# Classifieds > Testimonials >  Great Photographic website

## Jared

I found this awesome website full of photos of Australian Frogs and reptiles, i personally think you should check it out, it even has a reptiles abroad section here is just an example, Western spotted frog  :Smile:  Photographs Australian Frogs.

----------

Sunshine

----------


## Savannah

awe hes cute. i love his color to.

----------


## Jared

He sure is, i thought i might get some when that i saw this photo if only they could be kept in vic haha.

----------


## Savannah

oh you can't keep em??  :Frown:  i want one tho...

----------


## Jared

Only in Western Australia which is unfortunate but i suppose they can only keep 3 types of frogs due to restrictions. if it was legal in Victoria i would definitely have one haha

----------


## Savannah

o ok. is Australia strict on what breeds to keep?

----------


## Jared

When it comes to Australia If it's endangered you cannot keep it, if it's exotic you cannot keep it but if it is a common native species you can, with the exception of Western Australia which is very strict as i said, also Australia does not export it's species if they are over seas it was most likely illegally bought there.

----------


## Savannah

oh wow....:/ that stinks.....thats a lot of breeds not aloud...
what kinds do you have? i like one in your avatar btw.

----------


## Jared

Yeah but it it keeps our native species alive so i'm happy with it.
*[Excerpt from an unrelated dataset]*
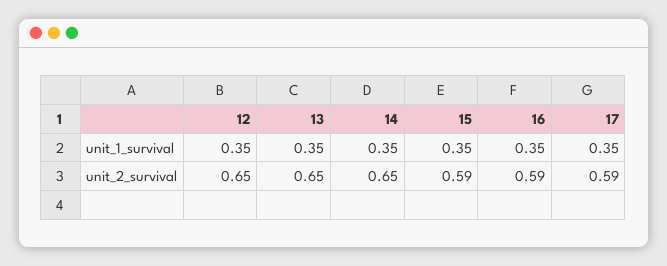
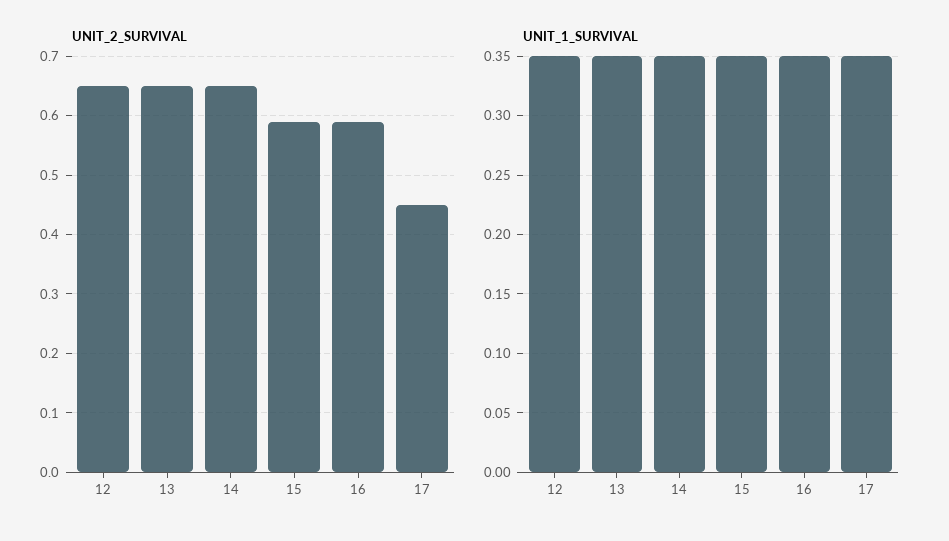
unit_2_survival, 17: 0.59 -> 0.45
At the moment i only have 3 Australian Green tree frogs but have kept Striped marsh frogs and Southern brown tree frogs in the past. The one in my avatar is the one i'm looking for at the moment it's a Blue Mountains tree frog, hard to find haha

----------


## Savannah

oh ok. yea true. lol lots more then me. i've only had jewl my red eye. ill be getting more hopefully its cute i like it.

----------